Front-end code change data
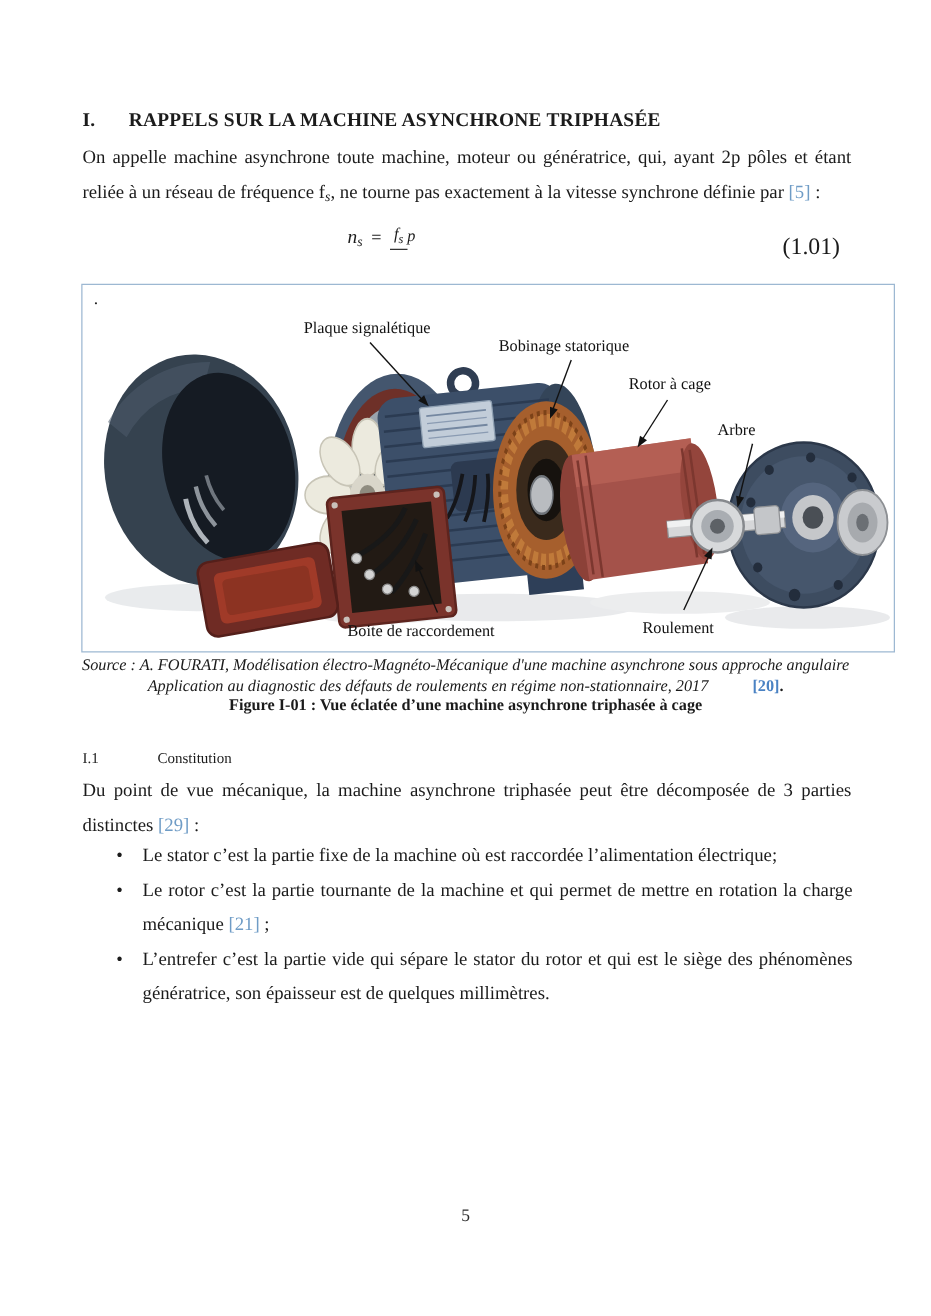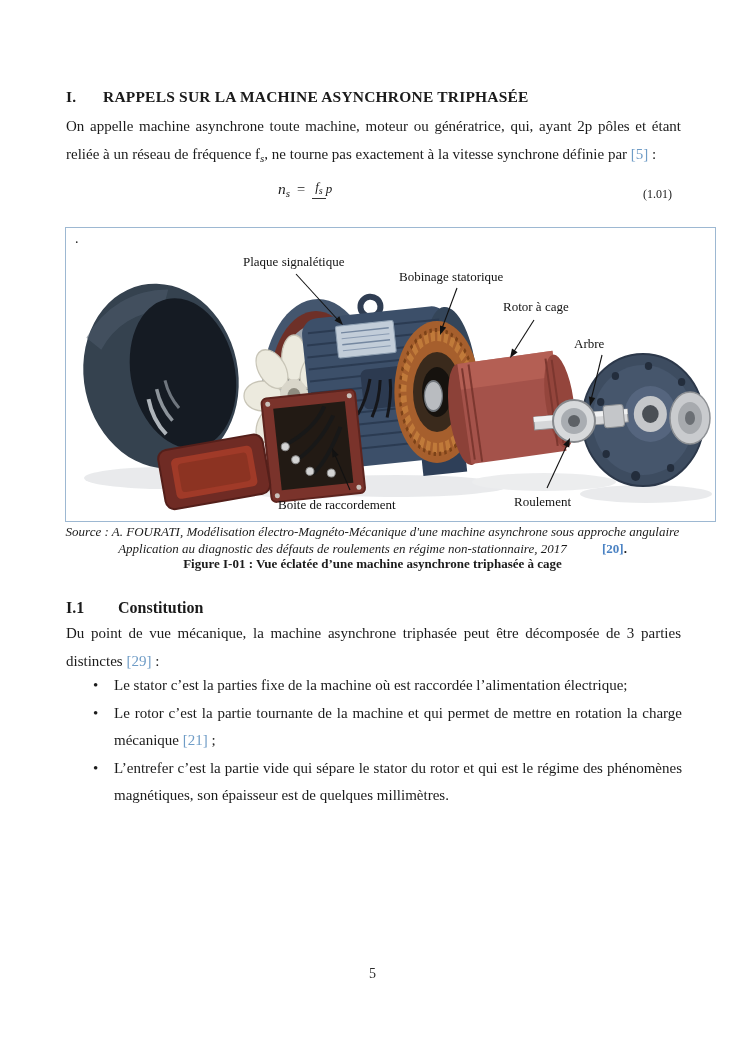"(1.01)" .eqnum { font-size: 12px -> 19px }
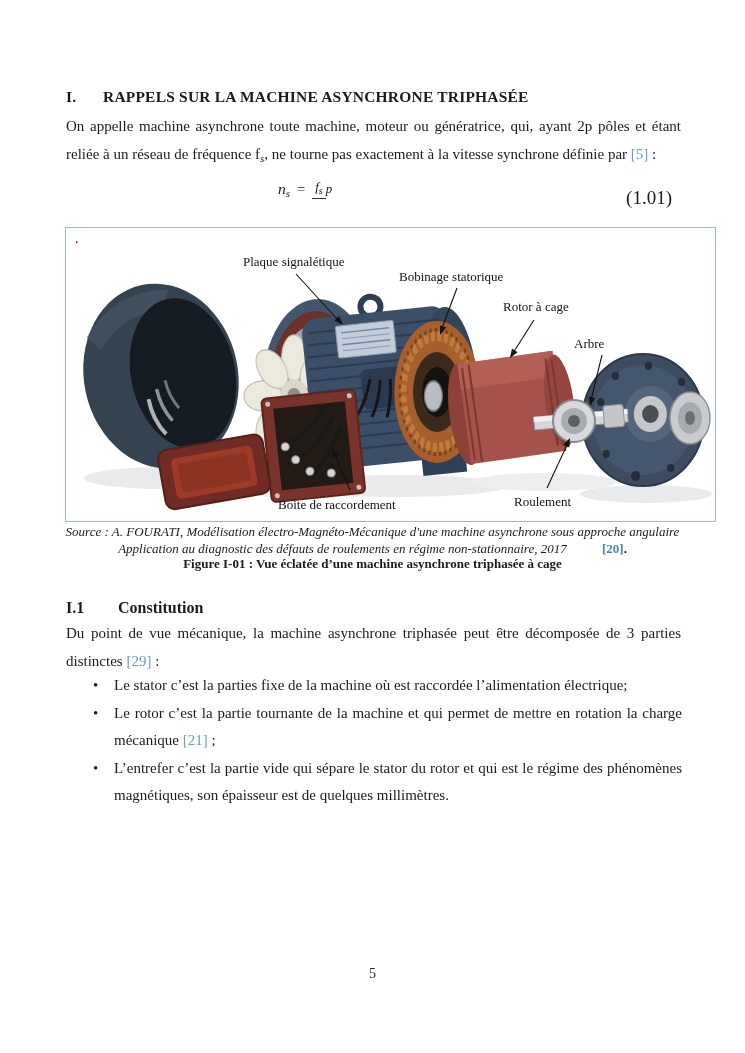"I.1" .h2 { font-size: 16px -> 12px; font-weight: bold -> normal; gap: none -> 8px }
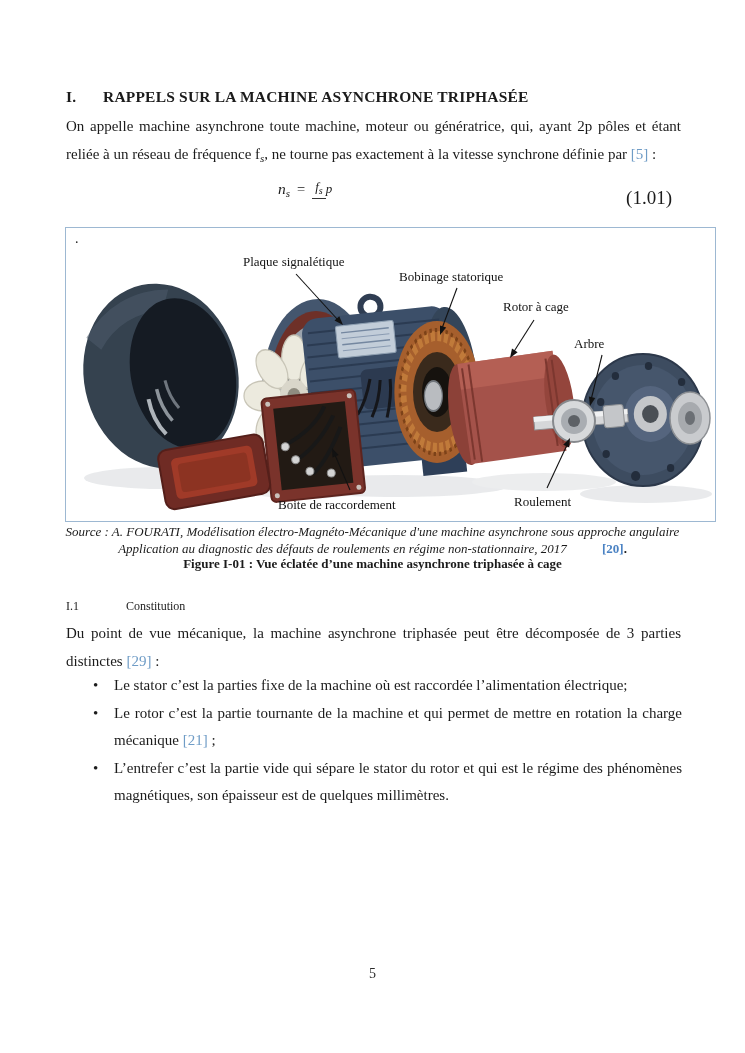"Le stator c’est la parties" span { text: parties -> partie }
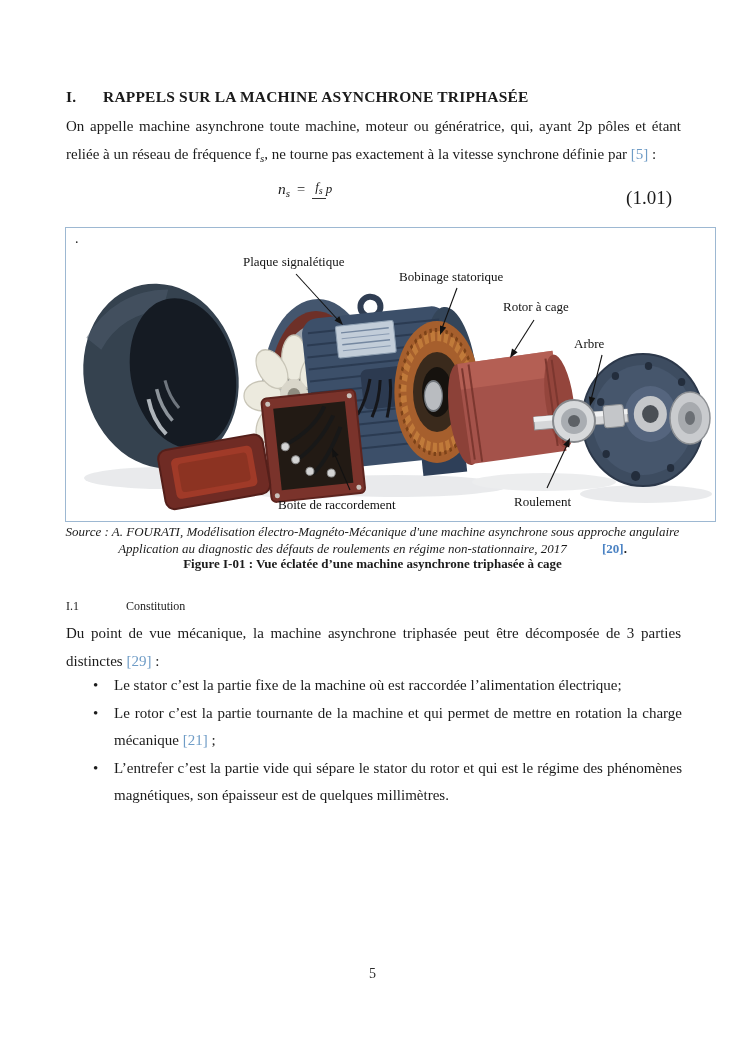"L’entrefer c’est la partie vide" span { text: régime des phénomènes magnétiques -> siège des phénomènes génératrice }
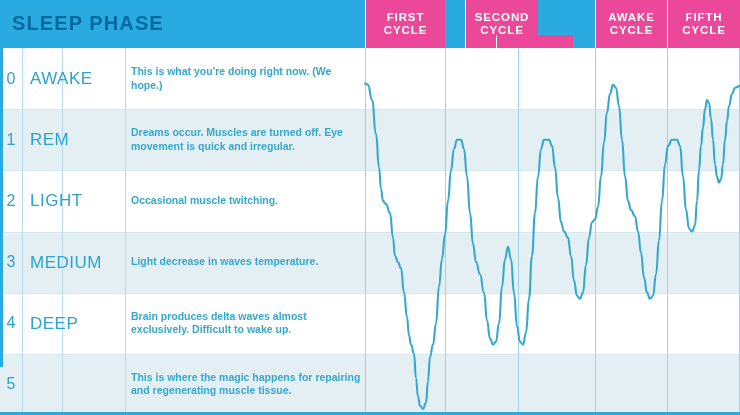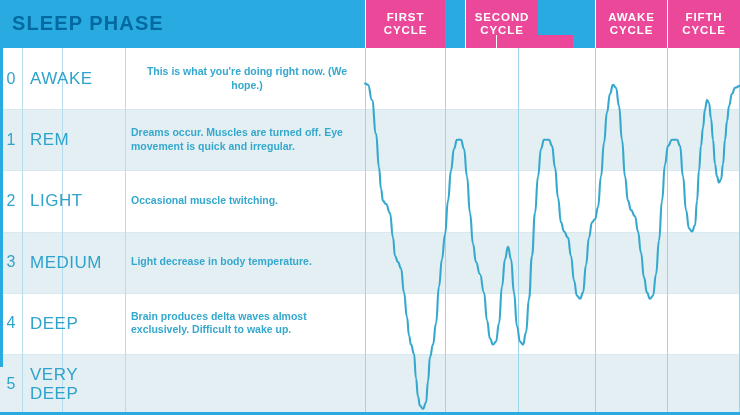"This is what you're doing" div.row-cell { text-align: center -> none }
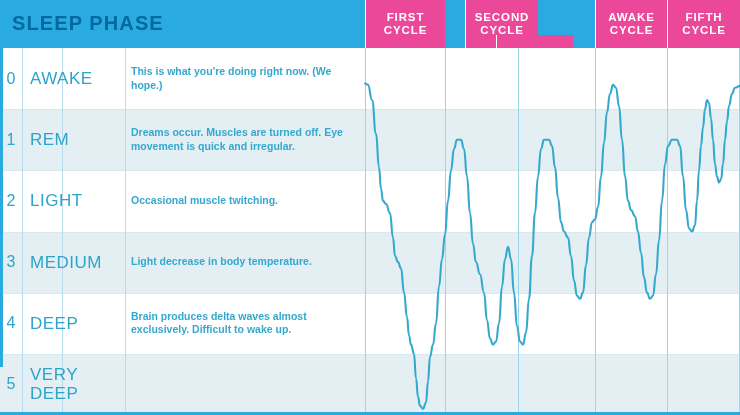"Light decrease in body temperature." div.row-cell { text: body -> waves }
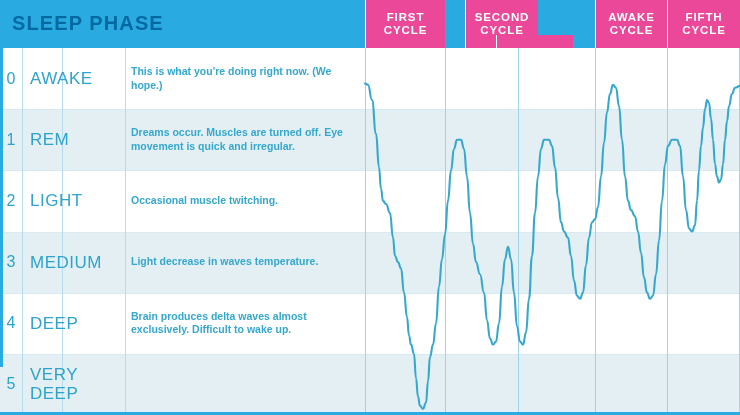"VERY DEEP" div.row-cell { html: <div>VERY DEEP</div> -> none }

> [What you have to do]: Every record gets retyped exactly; no picture goes into the copy.

> [Written response]:
"(1.01)" .eqnum { font-size: 12px -> 19px }
"I.1" .h2 { font-size: 16px -> 12px; font-weight: bold -> normal; gap: none -> 8px }
"Le stator c’est la parties" span { text: parties -> partie }
"L’entrefer c’est la partie vide" span { text: régime des phénomènes magnétiques -> siège des phénomènes génératrice }
"This is what you're doing" div.row-cell { text-align: center -> none }
"Light decrease in body temperature." div.row-cell { text: body -> waves }
"VERY DEEP" div.row-cell { html: <div>VERY DEEP</div> -> none }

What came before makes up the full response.